# Airedale hog hunt #3



## scottcain (Sep 27, 2012)

More to follow


----------



## RUGERWARRIOR (Sep 27, 2012)

Oh my goodness at them cutters!!!!


----------



## brandonsc (Sep 28, 2012)

where did that hog in the first picture come from?


----------



## scottcain (Sep 29, 2012)

North Georgia Mountains


----------



## xjd33x (Oct 5, 2012)

Love those airdales. Brings back great memories, my grandpa used to hunt em in the north georgia mountains also.
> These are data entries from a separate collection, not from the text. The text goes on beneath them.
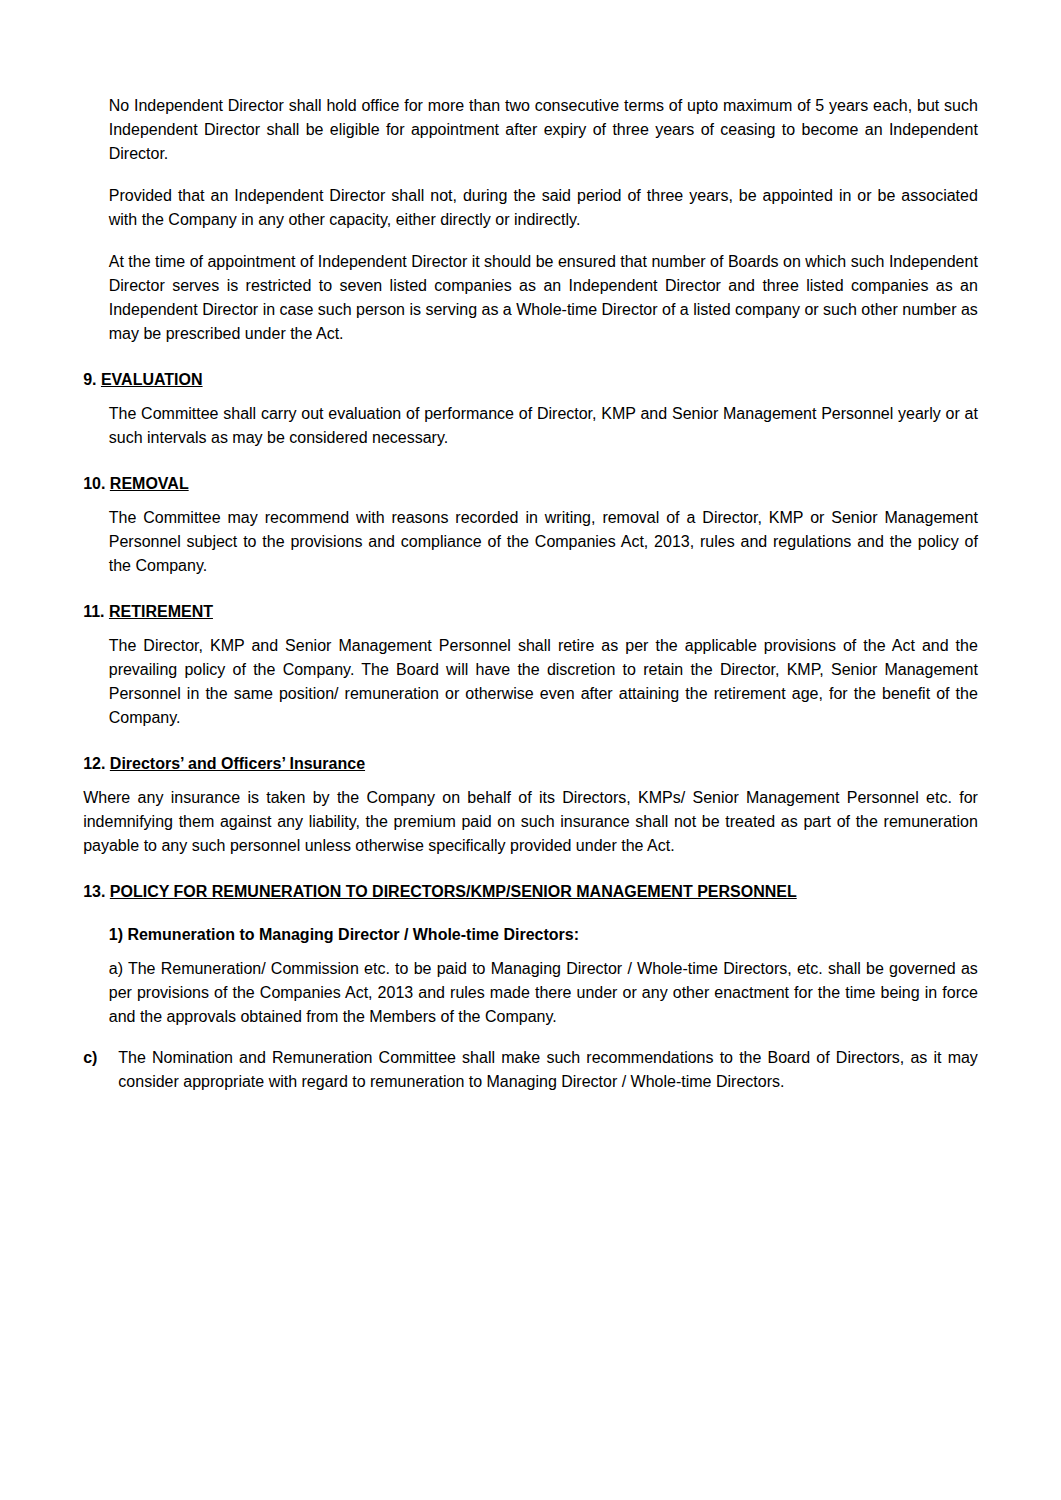No Independent Director shall hold office for more than two consecutive terms of upto maximum of 5 years each, but such Independent Director shall be eligible for appointment after expiry of three years of ceasing to become an Independent Director.
Provided that an Independent Director shall not, during the said period of three years, be appointed in or be associated with the Company in any other capacity, either directly or indirectly.
At the time of appointment of Independent Director it should be ensured that number of Boards on which such Independent Director serves is restricted to seven listed companies as an Independent Director and three listed companies as an Independent Director in case such person is serving as a Whole-time Director of a listed company or such other number as may be prescribed under the Act.
9. EVALUATION
The Committee shall carry out evaluation of performance of Director, KMP and Senior Management Personnel yearly or at such intervals as may be considered necessary.
10. REMOVAL
The Committee may recommend with reasons recorded in writing, removal of a Director, KMP or Senior Management Personnel subject to the provisions and compliance of the Companies Act, 2013, rules and regulations and the policy of the Company.
11. RETIREMENT
The Director, KMP and Senior Management Personnel shall retire as per the applicable provisions of the Act and the prevailing policy of the Company. The Board will have the discretion to retain the Director, KMP, Senior Management Personnel in the same position/ remuneration or otherwise even after attaining the retirement age, for the benefit of the Company.
12. Directors’ and Officers’ Insurance
Where any insurance is taken by the Company on behalf of its Directors, KMPs/ Senior Management Personnel etc. for indemnifying them against any liability, the premium paid on such insurance shall not be treated as part of the remuneration payable to any such personnel unless otherwise specifically provided under the Act.
13. POLICY FOR REMUNERATION TO DIRECTORS/KMP/SENIOR MANAGEMENT PERSONNEL
1) Remuneration to Managing Director / Whole-time Directors:
a) The Remuneration/ Commission etc. to be paid to Managing Director / Whole-time Directors, etc. shall be governed as per provisions of the Companies Act, 2013 and rules made there under or any other enactment for the time being in force and the approvals obtained from the Members of the Company.
c)
The Nomination and Remuneration Committee shall make such recommendations to the Board of Directors, as it may consider appropriate with regard to remuneration to Managing Director / Whole-time Directors.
Thanks for the posts.


----------



## pollock (Oct 5, 2012)

*hogs*

dang them some good lookin pigs i think i have some pics just like those


----------



## scottcain (Oct 7, 2012)

pollock said:


> dang them some good lookin pigs i think i have some pics just like those


Your the man smoky


----------



## scottcain (Oct 21, 2012)

Thank you to everyone that has picked up their Airedales!


----------



## buckeroo (Oct 23, 2012)

Tell me more about the hog in the snow picture. I have NEVER seen a hog anywhere, especially GA, with those sized teeth. What's up with that?!!!!

Beautiful dogs too!


----------



## fireretriever (Oct 23, 2012)

Someone cut the wetters off that hog. Thats why his cutters are so long. Don't care what anyone says but they aint natural. Hunted theses things from texas to ga and from washington (state) to Louisiana. Those long things are useless to the hog and don't undto cut very bad either. They look cool but I would have left him in the pen and picked one that look more realistic. Just my 2 cents only hunted these things for the last 30 years. Owned airdales too and had one real good one but he was a shut down catch dog if it was under 150, no bark at all and could trail a wounded deer better than anything i have ever seen, as long as you kept him leashed. Dogs are never better than their owners. Just another thought for those that believe everything they hear and see on the web.


----------



## Canon (Oct 23, 2012)

scottcain said:


> Thank you to everyone that has picked up their Airedales!


This statement sums it up. It was all smoke and mirrors


----------